◆ PROMPT: Only the lines below, from the one with "41: (302, 250, 1.38)" through the one with "58: (677, 381, 1.74)", are to be written out, exactly.

◆ ENTRIES SHOWN:
▬▬▬
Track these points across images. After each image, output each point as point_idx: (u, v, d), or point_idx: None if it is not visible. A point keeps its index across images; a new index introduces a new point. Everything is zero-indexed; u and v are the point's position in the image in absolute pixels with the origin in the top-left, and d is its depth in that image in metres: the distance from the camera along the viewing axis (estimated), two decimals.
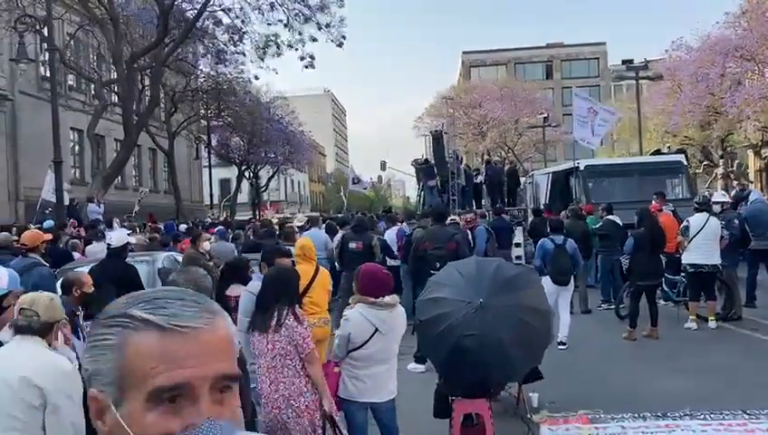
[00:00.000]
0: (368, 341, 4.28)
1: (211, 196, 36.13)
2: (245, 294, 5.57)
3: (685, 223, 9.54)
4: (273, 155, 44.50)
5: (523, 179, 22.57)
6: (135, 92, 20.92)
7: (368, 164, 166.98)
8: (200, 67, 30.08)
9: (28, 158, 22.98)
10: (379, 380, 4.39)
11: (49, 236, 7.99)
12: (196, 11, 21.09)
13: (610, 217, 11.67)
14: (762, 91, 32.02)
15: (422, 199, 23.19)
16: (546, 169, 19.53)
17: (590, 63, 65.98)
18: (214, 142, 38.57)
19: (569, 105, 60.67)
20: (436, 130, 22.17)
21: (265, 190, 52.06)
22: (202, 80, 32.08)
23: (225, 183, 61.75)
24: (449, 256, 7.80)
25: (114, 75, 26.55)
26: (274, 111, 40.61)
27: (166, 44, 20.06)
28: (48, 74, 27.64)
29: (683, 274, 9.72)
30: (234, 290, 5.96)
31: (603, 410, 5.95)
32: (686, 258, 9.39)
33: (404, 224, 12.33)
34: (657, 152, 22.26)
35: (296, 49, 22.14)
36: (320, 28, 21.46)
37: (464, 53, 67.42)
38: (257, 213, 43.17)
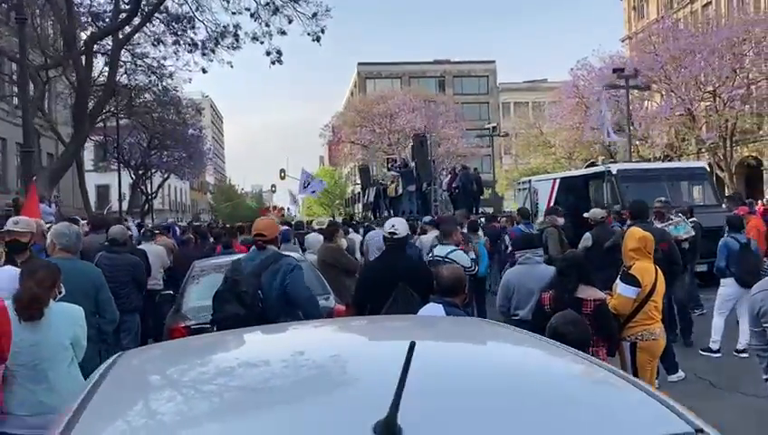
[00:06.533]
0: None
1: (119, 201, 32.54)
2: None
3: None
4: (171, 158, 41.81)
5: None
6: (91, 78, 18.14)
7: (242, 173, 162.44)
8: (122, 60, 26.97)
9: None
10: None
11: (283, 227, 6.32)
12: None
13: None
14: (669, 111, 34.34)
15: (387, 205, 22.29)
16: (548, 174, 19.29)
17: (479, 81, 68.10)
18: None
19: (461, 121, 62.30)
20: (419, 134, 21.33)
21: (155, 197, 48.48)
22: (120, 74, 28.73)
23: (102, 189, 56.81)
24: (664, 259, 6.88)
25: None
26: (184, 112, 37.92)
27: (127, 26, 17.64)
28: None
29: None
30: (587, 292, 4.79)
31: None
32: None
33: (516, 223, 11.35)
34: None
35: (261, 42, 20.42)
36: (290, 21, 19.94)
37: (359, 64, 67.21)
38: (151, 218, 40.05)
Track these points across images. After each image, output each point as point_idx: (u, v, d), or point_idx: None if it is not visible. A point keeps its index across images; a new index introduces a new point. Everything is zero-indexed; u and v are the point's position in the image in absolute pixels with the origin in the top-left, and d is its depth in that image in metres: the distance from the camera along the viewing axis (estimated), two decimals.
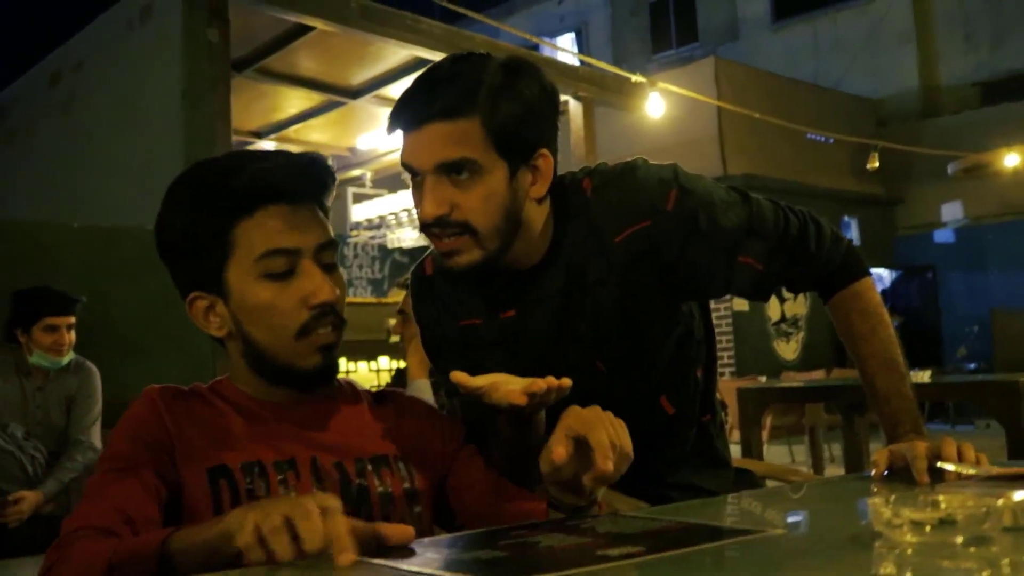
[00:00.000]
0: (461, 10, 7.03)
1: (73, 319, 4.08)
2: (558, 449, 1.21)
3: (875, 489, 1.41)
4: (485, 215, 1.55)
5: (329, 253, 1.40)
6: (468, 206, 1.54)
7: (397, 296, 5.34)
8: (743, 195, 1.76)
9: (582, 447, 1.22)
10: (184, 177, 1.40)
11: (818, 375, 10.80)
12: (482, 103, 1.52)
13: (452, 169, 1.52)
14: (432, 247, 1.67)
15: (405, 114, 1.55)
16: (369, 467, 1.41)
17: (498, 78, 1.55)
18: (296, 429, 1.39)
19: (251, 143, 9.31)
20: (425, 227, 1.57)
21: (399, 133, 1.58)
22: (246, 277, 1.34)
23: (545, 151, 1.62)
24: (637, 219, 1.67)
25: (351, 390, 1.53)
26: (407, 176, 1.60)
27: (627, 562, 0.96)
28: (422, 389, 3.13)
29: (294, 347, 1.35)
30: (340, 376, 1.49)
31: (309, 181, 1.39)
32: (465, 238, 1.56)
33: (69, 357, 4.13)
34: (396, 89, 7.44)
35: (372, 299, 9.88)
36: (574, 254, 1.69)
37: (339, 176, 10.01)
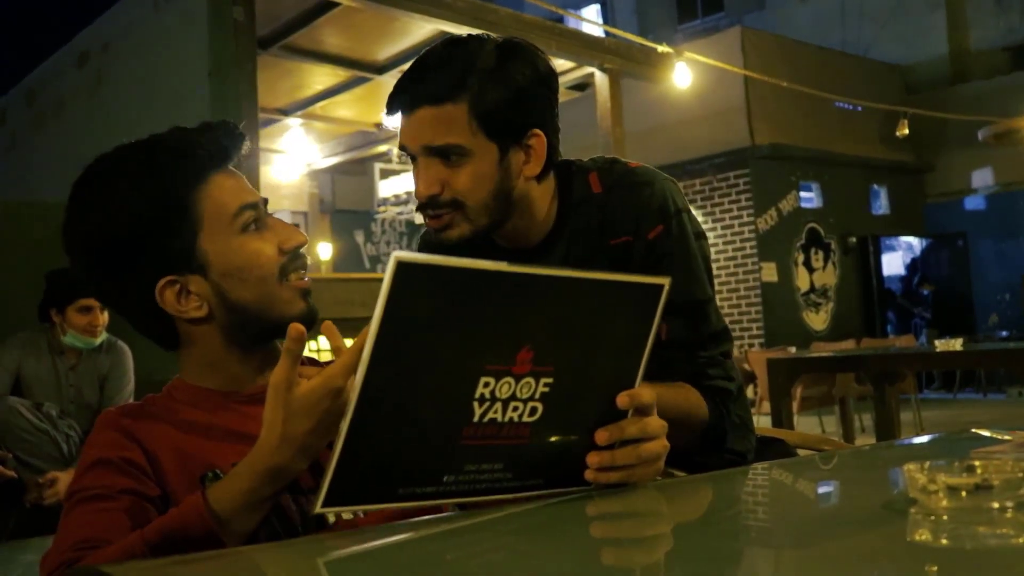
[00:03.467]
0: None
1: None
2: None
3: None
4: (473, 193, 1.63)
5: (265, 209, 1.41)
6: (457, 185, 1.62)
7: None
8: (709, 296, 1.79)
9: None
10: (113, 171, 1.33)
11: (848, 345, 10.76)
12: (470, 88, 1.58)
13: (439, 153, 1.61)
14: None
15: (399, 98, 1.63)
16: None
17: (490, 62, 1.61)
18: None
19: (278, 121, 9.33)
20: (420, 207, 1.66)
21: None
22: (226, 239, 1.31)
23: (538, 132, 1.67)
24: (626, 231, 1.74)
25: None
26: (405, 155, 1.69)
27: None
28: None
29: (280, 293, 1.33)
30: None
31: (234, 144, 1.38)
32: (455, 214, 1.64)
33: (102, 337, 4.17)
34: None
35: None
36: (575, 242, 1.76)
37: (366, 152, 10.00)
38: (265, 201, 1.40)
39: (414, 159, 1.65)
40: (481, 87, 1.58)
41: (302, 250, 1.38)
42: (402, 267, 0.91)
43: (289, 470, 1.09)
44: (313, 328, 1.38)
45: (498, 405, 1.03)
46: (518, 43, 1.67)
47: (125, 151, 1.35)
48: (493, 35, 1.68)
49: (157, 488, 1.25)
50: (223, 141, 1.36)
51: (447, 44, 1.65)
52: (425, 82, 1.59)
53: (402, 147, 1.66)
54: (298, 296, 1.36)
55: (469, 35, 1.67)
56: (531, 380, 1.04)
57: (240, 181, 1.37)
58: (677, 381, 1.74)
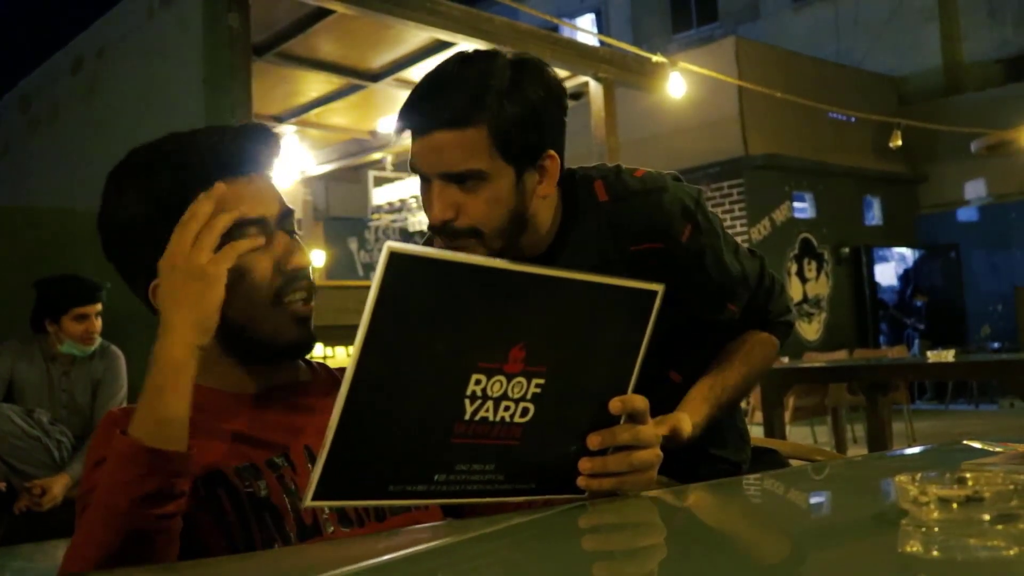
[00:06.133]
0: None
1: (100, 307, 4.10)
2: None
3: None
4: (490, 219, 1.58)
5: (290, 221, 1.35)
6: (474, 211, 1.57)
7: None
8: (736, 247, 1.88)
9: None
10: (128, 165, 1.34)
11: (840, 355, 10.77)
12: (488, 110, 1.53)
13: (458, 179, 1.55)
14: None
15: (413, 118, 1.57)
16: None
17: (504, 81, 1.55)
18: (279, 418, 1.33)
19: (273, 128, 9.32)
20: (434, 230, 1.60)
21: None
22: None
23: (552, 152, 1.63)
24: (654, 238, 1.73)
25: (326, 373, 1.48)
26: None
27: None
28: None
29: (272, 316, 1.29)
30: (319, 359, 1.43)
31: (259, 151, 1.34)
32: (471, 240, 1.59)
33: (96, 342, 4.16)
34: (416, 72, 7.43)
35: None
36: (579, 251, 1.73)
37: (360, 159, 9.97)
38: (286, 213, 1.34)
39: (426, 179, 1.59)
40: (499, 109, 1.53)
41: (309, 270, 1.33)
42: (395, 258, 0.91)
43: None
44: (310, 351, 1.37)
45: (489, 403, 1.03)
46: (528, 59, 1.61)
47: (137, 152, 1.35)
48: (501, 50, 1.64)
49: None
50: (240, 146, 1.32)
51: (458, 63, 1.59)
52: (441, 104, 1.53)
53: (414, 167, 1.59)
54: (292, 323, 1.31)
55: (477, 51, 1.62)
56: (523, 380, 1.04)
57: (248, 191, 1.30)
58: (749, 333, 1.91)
▬▬▬
◆ RESPONSE:
41: (302, 250, 1.38)
42: (402, 267, 0.91)
43: (289, 470, 1.09)
44: (313, 328, 1.38)
45: (498, 405, 1.03)
46: (518, 43, 1.67)
47: (125, 151, 1.35)
48: (493, 35, 1.68)
49: (157, 488, 1.25)
50: (223, 141, 1.36)
51: (447, 44, 1.65)
52: (425, 82, 1.59)
53: (402, 147, 1.66)
54: (298, 296, 1.36)
55: (469, 35, 1.67)
56: (531, 380, 1.04)
57: (240, 181, 1.37)
58: (677, 381, 1.74)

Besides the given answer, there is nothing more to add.